§ What is expected
In the entries below, repeat only the lines between those holding "neck: (531, 325)" and "left elbow: (330, 362)", inclusive. Leave pictures out.
#### Information provided ####
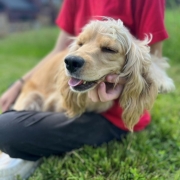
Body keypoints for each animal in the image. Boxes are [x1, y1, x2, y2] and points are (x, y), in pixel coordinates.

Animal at [13, 18, 174, 131]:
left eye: (109, 49)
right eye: (80, 44)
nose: (70, 62)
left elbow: (153, 62)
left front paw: (163, 81)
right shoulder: (59, 101)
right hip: (29, 99)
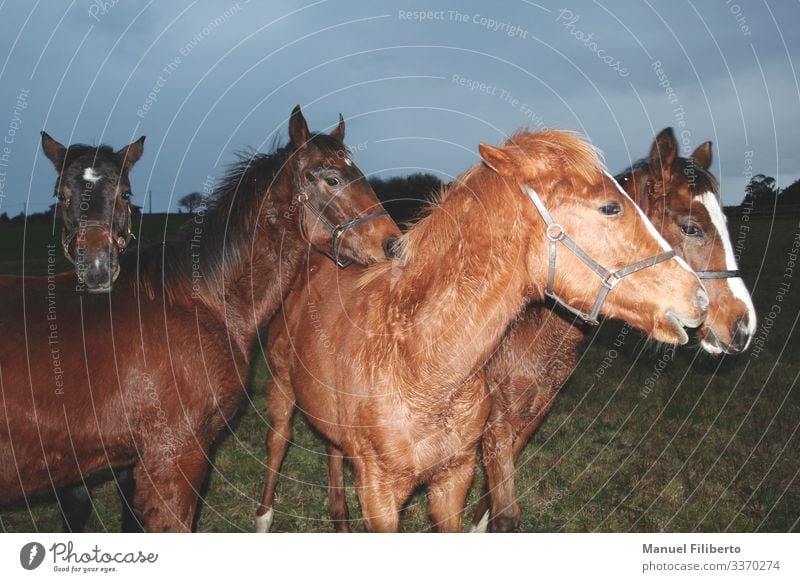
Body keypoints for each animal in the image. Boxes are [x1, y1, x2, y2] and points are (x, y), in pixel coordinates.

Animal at [255, 129, 708, 532]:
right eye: (611, 208)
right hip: (281, 390)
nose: (699, 298)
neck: (418, 361)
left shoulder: (454, 479)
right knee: (278, 444)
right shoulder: (380, 496)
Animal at [468, 128, 756, 532]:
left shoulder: (529, 419)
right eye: (691, 228)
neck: (531, 325)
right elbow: (503, 513)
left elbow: (490, 506)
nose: (742, 325)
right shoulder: (495, 422)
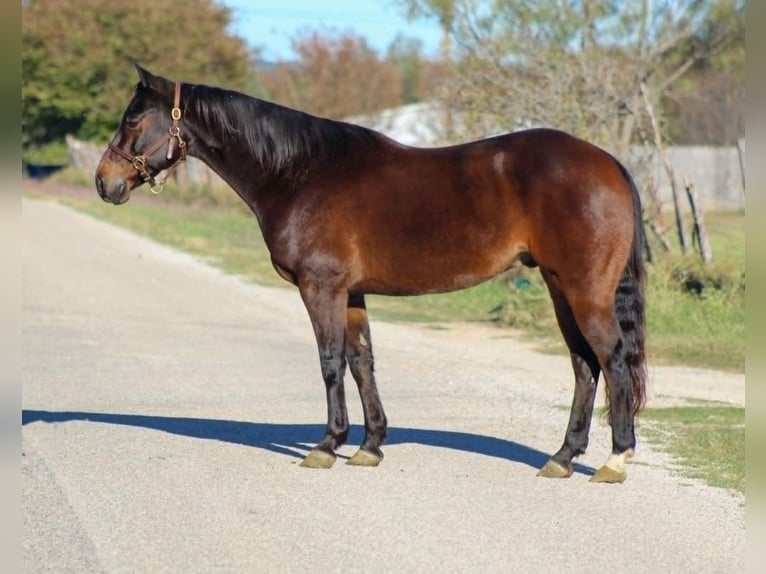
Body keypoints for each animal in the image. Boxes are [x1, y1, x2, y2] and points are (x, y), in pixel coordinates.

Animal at [96, 65, 648, 484]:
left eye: (132, 120)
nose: (105, 182)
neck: (300, 172)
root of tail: (609, 163)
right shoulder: (352, 293)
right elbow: (362, 362)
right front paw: (371, 444)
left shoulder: (321, 288)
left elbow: (330, 362)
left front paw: (327, 444)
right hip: (559, 288)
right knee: (584, 365)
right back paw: (562, 457)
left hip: (584, 291)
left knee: (612, 358)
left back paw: (615, 458)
####
§ Exercise output
neck: (531, 325)
right elbow: (503, 513)
left elbow: (490, 506)
nose: (742, 325)
right shoulder: (495, 422)
Body keypoints for each animal in the image. Boxes are [x1, y1, x2, y2] and points are (x, y), in pixel coordinates.

Animal at [96, 65, 648, 484]:
left eye: (132, 120)
nose: (105, 182)
neck: (300, 172)
root of tail: (609, 163)
right shoulder: (352, 293)
right elbow: (362, 362)
right front paw: (371, 444)
left shoulder: (321, 288)
left elbow: (330, 362)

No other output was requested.